Institute of Engineering University Grenoble Alpes, CNRS, Grenoble INP, GIPSA-Lab, 38000 Grenoble, France.
Chorus, Fondation Grenoble INP, 38000 Grenoble, France.
J Acoust Soc Am. 2018 May;143(5):2834. doi: 10.1121/1.5036628.
The work presented in this paper focuses on the use of acoustic systems for passive acoustic monitoring of ocean vitality for fish populations. Specifically, it focuses on the use of acoustic systems for passive acoustic monitoring of ocean vitality for fish populations. To this end, various indicators can be used to monitor marine areas such as both the geographical and temporal evolution of fish populations. A discriminative model is built using supervised machine learning (random-forest and support-vector machines). Each acquisition is represented in a feature space, in which the patterns belonging to different semantic classes are as separable as possible. The set of features proposed for describing the acquisitions come from an extensive state of the art in various domains in which classification of acoustic signals is performed, including speech, music, and environmental acoustics. Furthermore, this study proposes to extract features from three representations of the data (time, frequency, and cepstral domains). The proposed classification scheme is tested on real fish sounds recorded on several areas, and achieves 96.9% correct classification compared to 72.5% when using reference state of the art features as descriptors. The classification scheme is also validated on continuous underwater recordings, thereby illustrating that it can be used to both detect and classify fish sounds in operational scenarios.

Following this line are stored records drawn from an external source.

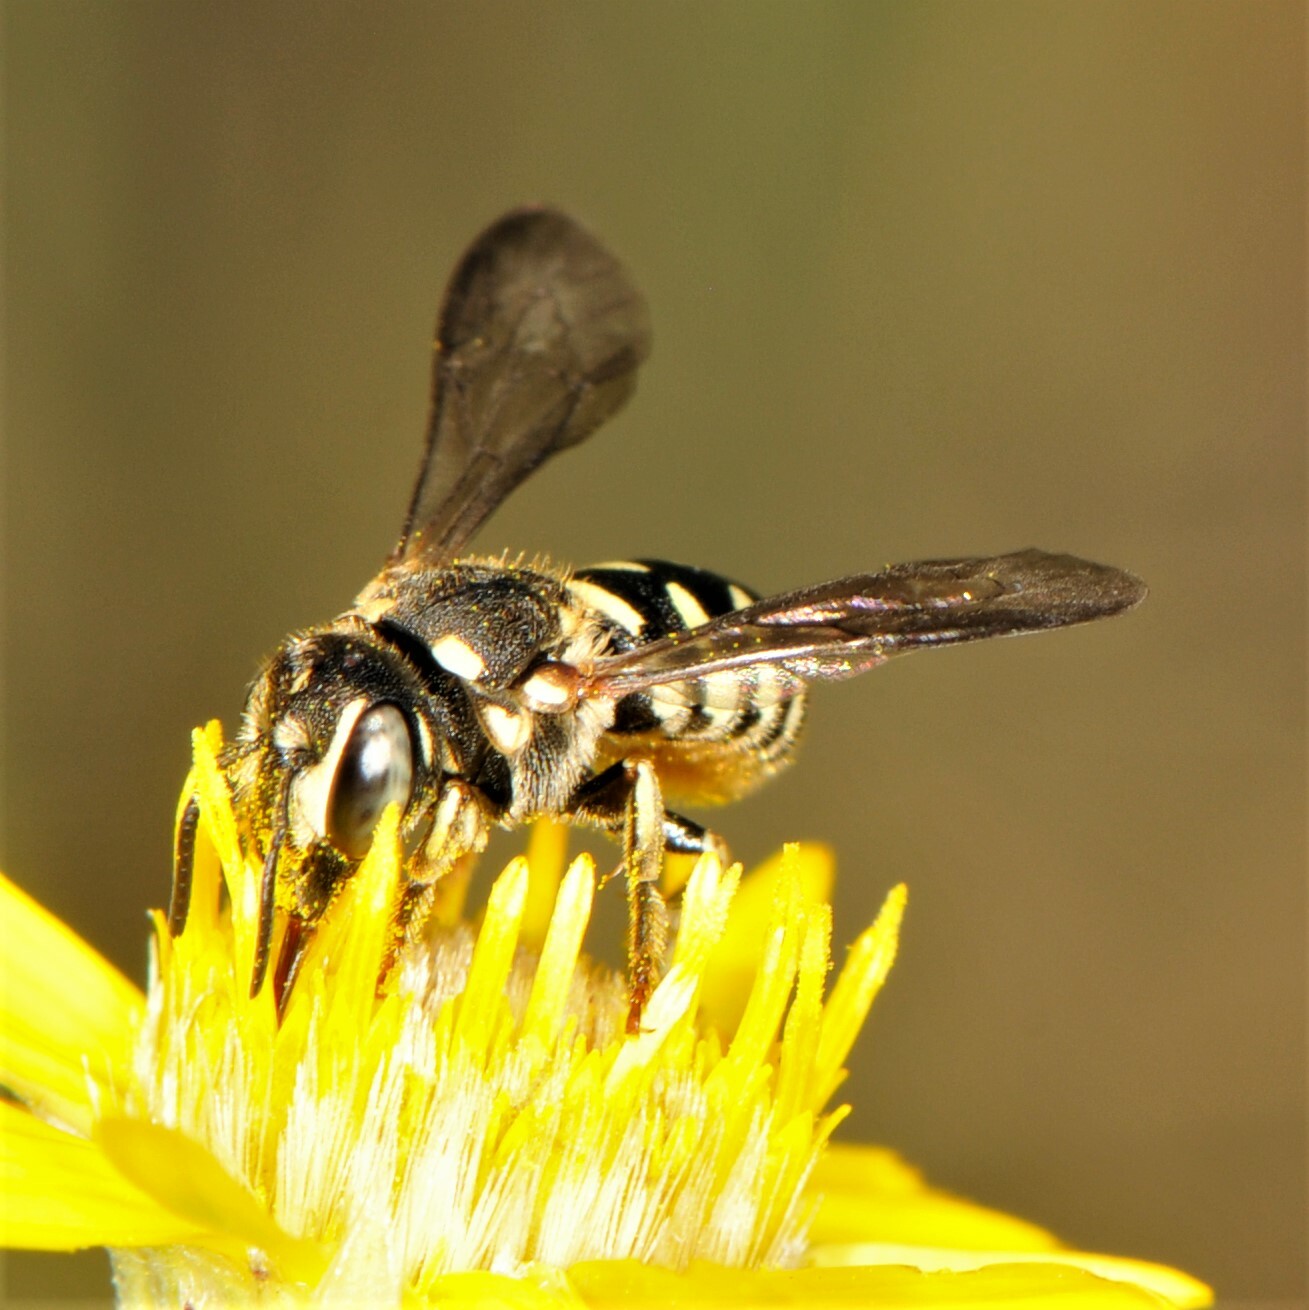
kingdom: Animalia
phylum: Arthropoda
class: Insecta
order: Hymenoptera
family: Megachilidae
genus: Dianthidium
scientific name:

本文的工作重点是使用声学系统对海洋生物种群的活力进行被动声学监测。具体来说,本文重点研究了使用声学系统对海洋生物种群的活力进行被动声学监测。为此,可以使用各种指标来监测海洋区域,例如鱼类种群的地理和时间演变。使用监督机器学习(随机森林和支持向量机)构建了一个判别模型。每次采集都表示在一个特征空间中,其中属于不同语义类别的模式尽可能可分离。为描述采集而提出的特征集来自在包括语音、音乐和环境声学等各个领域执行声学信号分类的广泛现有技术。此外,本研究提出从数据的三个表示形式(时间、频率和倒谱域)中提取特征。在所提出的分类方案中,对在多个区域上记录的真实鱼类声音进行了测试,与使用参考现有技术特征作为描述符时的 72.5%相比,实现了 96.9%的正确分类。该分类方案还在连续水下记录上进行了验证,从而说明了它可以用于在操作场景中检测和分类鱼类声音。